# Try it:
Output the opening lines of the records exactly. End with the line that contains "middle mcp: (964, 930)".

# Exercise materials:

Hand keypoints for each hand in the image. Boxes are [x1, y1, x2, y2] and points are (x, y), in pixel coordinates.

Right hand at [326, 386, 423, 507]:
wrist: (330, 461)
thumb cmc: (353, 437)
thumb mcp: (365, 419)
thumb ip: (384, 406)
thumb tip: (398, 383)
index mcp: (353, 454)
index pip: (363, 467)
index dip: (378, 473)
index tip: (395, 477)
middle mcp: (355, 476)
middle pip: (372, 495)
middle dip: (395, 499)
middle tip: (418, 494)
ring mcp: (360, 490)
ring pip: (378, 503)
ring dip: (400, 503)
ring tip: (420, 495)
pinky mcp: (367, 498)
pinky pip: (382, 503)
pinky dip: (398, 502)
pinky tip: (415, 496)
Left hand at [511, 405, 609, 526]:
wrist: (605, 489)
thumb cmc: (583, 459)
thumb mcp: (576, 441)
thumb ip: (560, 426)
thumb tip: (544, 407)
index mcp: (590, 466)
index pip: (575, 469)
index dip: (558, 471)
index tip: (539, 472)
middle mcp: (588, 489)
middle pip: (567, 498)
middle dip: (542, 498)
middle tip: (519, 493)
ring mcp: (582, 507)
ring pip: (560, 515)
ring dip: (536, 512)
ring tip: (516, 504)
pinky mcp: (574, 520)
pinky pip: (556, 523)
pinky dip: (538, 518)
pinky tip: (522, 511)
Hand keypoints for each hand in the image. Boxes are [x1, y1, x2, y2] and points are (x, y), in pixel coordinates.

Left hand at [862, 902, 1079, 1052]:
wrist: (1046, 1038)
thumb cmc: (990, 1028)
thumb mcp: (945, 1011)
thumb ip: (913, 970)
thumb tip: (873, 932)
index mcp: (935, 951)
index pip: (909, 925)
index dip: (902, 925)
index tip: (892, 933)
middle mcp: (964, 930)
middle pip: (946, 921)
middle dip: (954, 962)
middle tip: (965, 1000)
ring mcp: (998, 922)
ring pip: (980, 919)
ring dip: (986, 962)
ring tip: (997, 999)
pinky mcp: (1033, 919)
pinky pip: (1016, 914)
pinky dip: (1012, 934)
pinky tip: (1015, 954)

# Your solution:
Hand keypoints for each hand in the image. Boxes are [x1, y1, x2, y2] and points are (x, y), in pixel coordinates.

Right hand at [326, 386, 423, 507]:
wrist: (330, 461)
thumb cmc: (353, 437)
thumb mcp: (365, 419)
thumb ip: (384, 406)
thumb tip: (398, 383)
index mcp: (353, 454)
index pip: (363, 467)
index dip: (378, 473)
index tip: (395, 477)
middle mcp: (355, 476)
middle pip: (372, 495)
middle dip: (395, 499)
middle tip: (418, 494)
ring mcp: (360, 490)
ring pip: (378, 503)
ring dip: (400, 503)
ring tip: (420, 495)
pinky mcp: (367, 498)
pinky pip: (382, 503)
pinky dip: (398, 502)
pinky tip: (415, 496)
Left hand at [511, 405, 609, 526]:
wrist: (605, 489)
thumb cmc: (583, 459)
thumb mcp: (576, 441)
thumb ip: (560, 426)
thumb tip: (544, 407)
index mcp: (590, 466)
index pip: (575, 469)
index dip: (558, 471)
index tip: (539, 472)
middle mcp: (588, 489)
middle pip: (567, 498)
middle dip: (542, 498)
middle tip: (519, 493)
ring mcp: (582, 507)
ring pip: (560, 515)
ring dip: (536, 512)
ring tip: (516, 504)
pinky mcp: (574, 520)
pinky pip: (556, 523)
pinky dip: (538, 518)
pinky tip: (522, 511)
Hand keypoints for each hand in the image. Boxes are [x1, y1, x2, y2] and points are (x, y), in pixel coordinates.

Left hand at [862, 902, 1079, 1052]:
wrist: (1046, 1038)
thumb cmc: (990, 1028)
thumb mcp: (945, 1011)
thumb ip: (913, 970)
thumb tip: (873, 932)
index mcp: (935, 951)
index pip: (909, 925)
index dip: (902, 925)
index tip: (892, 933)
middle mcp: (964, 930)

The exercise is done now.